Miersch gesetzlichen Anspruch auf schnelle Facharzttermine
Politik - aktuelle Fakten und Einordnung
Gesundheitspolitik in Berlin: Reformansätze vorgestellt
Berlin () – SPD-Fraktionschef Matthias Miersch fordert Budgetkürzungen für Fachärzte, die gesetzlich Krankenversicherte zu lange auf einen Termin warten lassen.

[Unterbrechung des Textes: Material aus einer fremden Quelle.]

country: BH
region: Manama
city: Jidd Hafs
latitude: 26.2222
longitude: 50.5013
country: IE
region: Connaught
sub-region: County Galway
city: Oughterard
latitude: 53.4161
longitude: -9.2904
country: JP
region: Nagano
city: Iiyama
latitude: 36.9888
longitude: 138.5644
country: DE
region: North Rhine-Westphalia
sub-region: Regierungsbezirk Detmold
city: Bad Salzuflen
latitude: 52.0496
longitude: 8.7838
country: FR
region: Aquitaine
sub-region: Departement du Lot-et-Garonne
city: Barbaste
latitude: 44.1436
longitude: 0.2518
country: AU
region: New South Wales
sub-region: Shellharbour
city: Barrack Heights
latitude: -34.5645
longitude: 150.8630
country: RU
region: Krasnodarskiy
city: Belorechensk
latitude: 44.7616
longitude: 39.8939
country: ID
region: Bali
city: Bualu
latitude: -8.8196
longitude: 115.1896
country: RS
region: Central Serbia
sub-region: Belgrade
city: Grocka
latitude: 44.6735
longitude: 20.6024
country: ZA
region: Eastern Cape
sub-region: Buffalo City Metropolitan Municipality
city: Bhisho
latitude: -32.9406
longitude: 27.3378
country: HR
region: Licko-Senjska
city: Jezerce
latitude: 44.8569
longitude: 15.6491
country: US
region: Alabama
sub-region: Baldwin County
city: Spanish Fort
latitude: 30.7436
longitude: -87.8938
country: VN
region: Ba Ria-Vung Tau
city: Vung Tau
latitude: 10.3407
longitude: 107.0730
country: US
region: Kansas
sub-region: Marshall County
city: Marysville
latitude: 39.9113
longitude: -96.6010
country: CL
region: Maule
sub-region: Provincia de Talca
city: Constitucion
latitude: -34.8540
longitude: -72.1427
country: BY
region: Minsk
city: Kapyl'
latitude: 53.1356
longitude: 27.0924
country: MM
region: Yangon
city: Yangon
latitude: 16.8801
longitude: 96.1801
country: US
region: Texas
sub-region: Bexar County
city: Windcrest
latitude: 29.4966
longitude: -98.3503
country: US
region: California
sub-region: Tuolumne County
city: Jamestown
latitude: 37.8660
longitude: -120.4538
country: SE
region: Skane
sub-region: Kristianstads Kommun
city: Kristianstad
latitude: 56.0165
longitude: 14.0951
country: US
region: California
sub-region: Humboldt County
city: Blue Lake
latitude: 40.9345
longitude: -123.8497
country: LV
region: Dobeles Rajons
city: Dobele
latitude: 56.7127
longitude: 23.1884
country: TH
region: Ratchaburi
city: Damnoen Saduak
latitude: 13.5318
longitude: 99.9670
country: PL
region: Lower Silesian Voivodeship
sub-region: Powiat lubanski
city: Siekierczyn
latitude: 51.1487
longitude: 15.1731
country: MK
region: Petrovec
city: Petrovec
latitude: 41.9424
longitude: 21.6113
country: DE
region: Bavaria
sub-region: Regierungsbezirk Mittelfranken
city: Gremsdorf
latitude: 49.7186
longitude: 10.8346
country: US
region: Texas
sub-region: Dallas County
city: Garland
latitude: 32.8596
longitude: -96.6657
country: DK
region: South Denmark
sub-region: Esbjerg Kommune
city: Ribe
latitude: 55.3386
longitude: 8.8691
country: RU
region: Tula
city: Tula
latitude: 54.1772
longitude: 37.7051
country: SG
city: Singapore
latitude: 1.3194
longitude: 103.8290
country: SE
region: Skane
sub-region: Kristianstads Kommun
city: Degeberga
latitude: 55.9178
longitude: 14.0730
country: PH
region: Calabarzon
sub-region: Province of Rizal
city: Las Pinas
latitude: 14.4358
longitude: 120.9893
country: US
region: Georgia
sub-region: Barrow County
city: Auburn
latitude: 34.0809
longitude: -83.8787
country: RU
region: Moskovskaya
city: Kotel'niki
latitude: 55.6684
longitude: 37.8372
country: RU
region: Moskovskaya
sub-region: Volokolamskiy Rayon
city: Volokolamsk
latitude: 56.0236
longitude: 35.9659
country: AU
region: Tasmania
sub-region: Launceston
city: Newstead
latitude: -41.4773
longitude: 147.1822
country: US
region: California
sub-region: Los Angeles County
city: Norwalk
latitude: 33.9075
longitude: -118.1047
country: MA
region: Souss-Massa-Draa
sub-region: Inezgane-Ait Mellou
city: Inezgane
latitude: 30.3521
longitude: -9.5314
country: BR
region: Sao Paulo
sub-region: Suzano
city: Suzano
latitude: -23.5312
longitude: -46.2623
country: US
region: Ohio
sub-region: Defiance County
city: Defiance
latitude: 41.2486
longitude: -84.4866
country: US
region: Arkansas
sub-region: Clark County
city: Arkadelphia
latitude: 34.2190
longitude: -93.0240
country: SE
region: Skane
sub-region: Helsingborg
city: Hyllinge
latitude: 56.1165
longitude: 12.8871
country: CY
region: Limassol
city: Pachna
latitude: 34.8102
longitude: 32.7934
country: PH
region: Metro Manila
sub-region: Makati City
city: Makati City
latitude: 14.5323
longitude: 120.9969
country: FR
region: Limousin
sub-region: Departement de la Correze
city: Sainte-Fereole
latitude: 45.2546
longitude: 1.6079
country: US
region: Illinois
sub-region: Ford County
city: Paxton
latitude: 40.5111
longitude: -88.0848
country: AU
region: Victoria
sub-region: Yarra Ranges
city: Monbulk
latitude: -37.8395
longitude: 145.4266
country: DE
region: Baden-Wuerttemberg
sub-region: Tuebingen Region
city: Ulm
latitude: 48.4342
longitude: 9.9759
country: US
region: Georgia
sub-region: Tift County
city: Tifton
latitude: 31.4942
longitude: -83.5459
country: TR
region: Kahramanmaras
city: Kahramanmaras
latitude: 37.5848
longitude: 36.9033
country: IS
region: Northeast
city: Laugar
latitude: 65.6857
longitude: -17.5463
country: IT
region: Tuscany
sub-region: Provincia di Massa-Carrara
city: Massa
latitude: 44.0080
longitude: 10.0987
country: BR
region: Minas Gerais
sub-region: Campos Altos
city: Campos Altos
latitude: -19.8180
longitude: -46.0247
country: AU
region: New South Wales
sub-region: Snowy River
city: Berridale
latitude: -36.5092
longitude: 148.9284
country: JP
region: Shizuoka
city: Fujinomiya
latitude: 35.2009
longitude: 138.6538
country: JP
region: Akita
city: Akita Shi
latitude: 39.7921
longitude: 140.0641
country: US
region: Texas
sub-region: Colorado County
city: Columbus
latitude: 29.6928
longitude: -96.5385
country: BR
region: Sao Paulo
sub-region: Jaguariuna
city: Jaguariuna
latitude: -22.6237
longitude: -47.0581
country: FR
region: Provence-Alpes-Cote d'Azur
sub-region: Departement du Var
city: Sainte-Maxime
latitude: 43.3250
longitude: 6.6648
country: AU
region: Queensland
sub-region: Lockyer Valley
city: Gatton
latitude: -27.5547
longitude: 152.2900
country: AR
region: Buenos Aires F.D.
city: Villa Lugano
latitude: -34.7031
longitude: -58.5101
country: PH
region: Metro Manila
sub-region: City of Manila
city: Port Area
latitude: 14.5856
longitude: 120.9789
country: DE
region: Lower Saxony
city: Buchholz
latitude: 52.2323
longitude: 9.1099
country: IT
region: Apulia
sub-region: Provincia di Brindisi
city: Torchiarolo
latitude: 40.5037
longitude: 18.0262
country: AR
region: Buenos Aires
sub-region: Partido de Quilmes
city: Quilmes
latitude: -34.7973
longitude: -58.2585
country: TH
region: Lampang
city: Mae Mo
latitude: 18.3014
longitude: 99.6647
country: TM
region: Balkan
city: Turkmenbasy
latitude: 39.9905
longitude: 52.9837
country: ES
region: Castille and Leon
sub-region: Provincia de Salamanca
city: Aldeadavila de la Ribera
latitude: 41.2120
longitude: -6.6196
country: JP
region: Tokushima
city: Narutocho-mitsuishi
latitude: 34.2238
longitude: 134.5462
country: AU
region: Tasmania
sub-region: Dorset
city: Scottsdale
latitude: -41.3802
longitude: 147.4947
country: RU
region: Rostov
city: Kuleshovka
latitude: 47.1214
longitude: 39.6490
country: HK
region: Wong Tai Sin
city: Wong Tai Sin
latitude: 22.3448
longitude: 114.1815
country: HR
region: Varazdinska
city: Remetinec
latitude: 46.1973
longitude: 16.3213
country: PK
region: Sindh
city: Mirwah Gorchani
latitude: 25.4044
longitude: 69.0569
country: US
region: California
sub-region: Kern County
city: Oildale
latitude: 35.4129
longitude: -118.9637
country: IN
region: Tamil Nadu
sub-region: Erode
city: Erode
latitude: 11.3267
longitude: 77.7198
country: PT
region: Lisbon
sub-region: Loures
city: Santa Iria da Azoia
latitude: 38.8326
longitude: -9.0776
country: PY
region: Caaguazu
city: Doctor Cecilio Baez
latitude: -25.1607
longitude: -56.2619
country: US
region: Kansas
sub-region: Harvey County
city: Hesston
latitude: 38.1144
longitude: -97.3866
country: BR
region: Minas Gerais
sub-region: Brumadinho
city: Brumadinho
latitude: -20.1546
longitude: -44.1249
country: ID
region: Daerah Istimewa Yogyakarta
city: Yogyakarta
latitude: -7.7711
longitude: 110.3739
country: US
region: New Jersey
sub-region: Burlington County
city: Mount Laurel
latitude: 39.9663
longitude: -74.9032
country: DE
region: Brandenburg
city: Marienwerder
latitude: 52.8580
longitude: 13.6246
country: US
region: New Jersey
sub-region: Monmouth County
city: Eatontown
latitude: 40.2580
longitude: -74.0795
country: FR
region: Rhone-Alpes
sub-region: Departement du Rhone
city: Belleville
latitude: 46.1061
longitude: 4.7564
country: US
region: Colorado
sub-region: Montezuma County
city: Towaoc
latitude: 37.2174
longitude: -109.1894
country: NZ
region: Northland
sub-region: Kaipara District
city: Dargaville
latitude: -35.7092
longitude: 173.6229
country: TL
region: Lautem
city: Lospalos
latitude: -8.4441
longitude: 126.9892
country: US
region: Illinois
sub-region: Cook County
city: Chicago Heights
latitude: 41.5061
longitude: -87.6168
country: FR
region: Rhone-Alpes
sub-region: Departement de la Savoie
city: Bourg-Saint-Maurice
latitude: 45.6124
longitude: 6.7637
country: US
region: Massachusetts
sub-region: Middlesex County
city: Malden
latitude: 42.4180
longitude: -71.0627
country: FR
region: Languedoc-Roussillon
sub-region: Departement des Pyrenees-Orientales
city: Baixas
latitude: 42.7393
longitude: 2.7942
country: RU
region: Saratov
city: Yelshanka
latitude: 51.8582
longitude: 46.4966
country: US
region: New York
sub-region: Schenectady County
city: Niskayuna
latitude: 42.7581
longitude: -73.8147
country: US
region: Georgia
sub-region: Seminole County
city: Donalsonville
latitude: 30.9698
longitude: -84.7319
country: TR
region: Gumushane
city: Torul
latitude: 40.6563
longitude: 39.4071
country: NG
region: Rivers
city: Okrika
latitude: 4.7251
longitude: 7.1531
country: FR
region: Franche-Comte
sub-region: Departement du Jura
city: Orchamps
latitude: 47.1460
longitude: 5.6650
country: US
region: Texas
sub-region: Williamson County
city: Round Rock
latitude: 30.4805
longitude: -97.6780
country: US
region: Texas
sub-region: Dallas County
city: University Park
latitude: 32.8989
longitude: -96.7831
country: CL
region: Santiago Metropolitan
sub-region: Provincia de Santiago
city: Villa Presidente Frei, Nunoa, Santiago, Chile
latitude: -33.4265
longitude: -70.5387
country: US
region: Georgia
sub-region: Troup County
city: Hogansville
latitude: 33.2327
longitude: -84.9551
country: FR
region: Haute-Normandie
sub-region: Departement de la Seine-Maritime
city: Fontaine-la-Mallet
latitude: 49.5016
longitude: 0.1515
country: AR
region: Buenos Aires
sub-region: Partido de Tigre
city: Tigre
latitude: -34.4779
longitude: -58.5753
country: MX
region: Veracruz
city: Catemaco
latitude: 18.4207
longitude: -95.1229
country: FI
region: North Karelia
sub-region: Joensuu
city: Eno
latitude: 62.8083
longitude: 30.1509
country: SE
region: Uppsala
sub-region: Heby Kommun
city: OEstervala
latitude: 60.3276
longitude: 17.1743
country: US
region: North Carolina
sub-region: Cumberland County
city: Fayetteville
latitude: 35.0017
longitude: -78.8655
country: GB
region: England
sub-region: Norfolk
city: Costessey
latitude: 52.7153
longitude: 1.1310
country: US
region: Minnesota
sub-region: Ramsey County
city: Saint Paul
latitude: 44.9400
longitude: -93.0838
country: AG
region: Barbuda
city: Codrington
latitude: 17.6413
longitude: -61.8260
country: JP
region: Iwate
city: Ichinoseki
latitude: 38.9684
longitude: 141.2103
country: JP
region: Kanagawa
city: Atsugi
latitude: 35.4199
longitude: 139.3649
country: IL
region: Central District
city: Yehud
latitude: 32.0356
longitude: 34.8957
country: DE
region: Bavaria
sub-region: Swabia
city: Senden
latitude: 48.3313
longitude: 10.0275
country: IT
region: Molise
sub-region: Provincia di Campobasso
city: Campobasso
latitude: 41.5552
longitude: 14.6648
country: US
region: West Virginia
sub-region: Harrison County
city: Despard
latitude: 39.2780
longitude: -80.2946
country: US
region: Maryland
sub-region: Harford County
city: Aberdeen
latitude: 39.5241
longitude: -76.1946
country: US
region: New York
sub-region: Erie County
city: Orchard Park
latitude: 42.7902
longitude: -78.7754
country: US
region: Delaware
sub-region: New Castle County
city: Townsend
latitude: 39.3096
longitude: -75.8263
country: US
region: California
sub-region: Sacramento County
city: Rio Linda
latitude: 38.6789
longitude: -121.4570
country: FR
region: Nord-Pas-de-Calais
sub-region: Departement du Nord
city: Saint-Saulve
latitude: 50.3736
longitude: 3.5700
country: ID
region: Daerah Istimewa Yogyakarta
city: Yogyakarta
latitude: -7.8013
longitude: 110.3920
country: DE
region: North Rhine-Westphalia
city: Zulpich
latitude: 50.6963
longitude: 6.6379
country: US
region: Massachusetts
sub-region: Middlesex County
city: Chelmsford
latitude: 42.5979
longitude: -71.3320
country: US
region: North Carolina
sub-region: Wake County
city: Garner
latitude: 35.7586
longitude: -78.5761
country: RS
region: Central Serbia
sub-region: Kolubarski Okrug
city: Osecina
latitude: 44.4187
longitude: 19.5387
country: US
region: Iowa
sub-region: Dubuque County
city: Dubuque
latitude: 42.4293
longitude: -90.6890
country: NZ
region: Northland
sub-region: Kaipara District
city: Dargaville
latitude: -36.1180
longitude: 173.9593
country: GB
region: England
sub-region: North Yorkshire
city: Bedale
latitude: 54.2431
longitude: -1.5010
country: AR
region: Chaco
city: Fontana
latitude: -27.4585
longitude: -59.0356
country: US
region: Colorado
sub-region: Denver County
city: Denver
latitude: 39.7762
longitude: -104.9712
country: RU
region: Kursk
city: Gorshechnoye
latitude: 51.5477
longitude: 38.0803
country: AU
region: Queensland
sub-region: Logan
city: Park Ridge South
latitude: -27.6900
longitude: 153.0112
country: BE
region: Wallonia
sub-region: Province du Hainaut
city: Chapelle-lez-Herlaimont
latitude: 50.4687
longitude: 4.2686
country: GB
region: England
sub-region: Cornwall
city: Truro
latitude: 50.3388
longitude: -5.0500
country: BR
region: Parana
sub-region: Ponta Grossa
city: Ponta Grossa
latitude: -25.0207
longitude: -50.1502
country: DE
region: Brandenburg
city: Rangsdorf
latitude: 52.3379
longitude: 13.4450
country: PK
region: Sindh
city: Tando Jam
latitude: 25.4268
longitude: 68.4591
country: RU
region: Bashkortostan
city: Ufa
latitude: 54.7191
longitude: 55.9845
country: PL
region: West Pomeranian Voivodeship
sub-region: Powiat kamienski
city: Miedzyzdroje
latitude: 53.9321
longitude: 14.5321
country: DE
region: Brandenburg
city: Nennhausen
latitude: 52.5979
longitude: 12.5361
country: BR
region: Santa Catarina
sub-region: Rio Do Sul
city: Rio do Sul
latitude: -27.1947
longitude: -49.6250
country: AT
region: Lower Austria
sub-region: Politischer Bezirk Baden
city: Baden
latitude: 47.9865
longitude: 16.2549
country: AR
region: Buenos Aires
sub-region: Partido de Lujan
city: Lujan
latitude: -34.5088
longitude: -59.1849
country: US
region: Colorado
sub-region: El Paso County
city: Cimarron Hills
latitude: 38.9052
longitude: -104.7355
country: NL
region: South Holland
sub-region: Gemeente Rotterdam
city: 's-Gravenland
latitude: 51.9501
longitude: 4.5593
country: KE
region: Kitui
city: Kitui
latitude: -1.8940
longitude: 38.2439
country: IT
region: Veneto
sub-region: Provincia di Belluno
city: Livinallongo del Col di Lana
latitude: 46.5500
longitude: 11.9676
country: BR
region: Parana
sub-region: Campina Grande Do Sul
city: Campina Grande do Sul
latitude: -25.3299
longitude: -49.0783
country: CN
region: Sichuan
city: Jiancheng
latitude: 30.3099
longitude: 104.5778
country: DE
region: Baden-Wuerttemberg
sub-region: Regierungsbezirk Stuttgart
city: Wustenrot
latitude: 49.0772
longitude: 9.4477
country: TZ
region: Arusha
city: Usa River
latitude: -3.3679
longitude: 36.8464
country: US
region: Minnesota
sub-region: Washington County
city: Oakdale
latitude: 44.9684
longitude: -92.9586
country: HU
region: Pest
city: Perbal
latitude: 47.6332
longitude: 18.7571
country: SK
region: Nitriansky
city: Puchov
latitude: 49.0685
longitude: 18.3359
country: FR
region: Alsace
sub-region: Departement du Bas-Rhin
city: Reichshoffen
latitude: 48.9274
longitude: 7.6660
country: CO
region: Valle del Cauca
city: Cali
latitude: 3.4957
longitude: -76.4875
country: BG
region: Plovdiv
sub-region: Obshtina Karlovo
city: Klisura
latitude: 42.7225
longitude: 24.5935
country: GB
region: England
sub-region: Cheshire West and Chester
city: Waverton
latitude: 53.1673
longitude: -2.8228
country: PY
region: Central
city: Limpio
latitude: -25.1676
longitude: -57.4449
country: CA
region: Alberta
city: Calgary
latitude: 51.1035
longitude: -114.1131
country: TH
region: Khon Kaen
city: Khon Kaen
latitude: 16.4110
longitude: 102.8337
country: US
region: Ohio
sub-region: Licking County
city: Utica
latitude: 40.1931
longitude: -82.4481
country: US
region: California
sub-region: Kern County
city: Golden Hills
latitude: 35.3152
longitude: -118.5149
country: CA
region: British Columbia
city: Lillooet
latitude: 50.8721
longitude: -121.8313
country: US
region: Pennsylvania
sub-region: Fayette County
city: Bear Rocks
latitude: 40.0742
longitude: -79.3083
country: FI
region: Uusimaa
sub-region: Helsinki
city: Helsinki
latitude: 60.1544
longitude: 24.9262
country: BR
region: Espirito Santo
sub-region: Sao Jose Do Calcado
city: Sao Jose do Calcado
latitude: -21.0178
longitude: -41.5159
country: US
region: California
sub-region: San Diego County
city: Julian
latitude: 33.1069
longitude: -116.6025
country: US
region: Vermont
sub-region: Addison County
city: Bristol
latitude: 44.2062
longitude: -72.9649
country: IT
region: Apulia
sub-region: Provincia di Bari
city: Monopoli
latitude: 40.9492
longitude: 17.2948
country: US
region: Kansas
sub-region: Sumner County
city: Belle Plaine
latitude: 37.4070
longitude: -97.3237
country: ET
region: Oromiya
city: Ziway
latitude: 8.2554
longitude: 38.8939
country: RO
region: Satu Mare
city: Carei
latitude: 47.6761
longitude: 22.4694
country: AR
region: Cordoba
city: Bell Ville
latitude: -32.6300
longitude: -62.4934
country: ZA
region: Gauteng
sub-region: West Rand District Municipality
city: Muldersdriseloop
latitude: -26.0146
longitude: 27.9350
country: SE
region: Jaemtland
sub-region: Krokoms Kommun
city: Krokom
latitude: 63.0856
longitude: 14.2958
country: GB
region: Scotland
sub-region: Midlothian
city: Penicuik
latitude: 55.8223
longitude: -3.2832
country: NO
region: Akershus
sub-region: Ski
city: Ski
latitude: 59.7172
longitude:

„Es ist nicht gerecht, dass Privatversicherte viel schneller einen Facharzttermin bekommen als gesetzlich Versicherte“, sagte Miersch dem „Redaktionsnetzwerk Deutschland„. „Da muss der Gesetzgeber handeln und Fehlanreize beseitigen.“
Es brauche einen gesetzlichen Anspruch auf einen zeitnahen Termin beim Facharzt, denkbar sei eine Frist von drei Wochen. „Das lässt sich beispielsweise mit einem Bonus-Malus-System in der Ärztevergütung koppeln: Wer keine Termine anbietet, dessen Budget sinkt. Alternativ könnte das Geld dann an Kliniken gehen, die mit ambulanten Arztterminen einspringen.“
Für die Kosten von Pflegeplätzen brachte Miersch eine Deckelung der Eigenanteile sowie eine stärkere Beteiligung der privaten Pflegeversicherung ins Gespräch. „Wenn das mühsam Ersparte innerhalb weniger Monate wegschmilzt, fühlt sich das für die Betroffenen wie eine Enteignung ihrer Lebensleistung an“, sagte er.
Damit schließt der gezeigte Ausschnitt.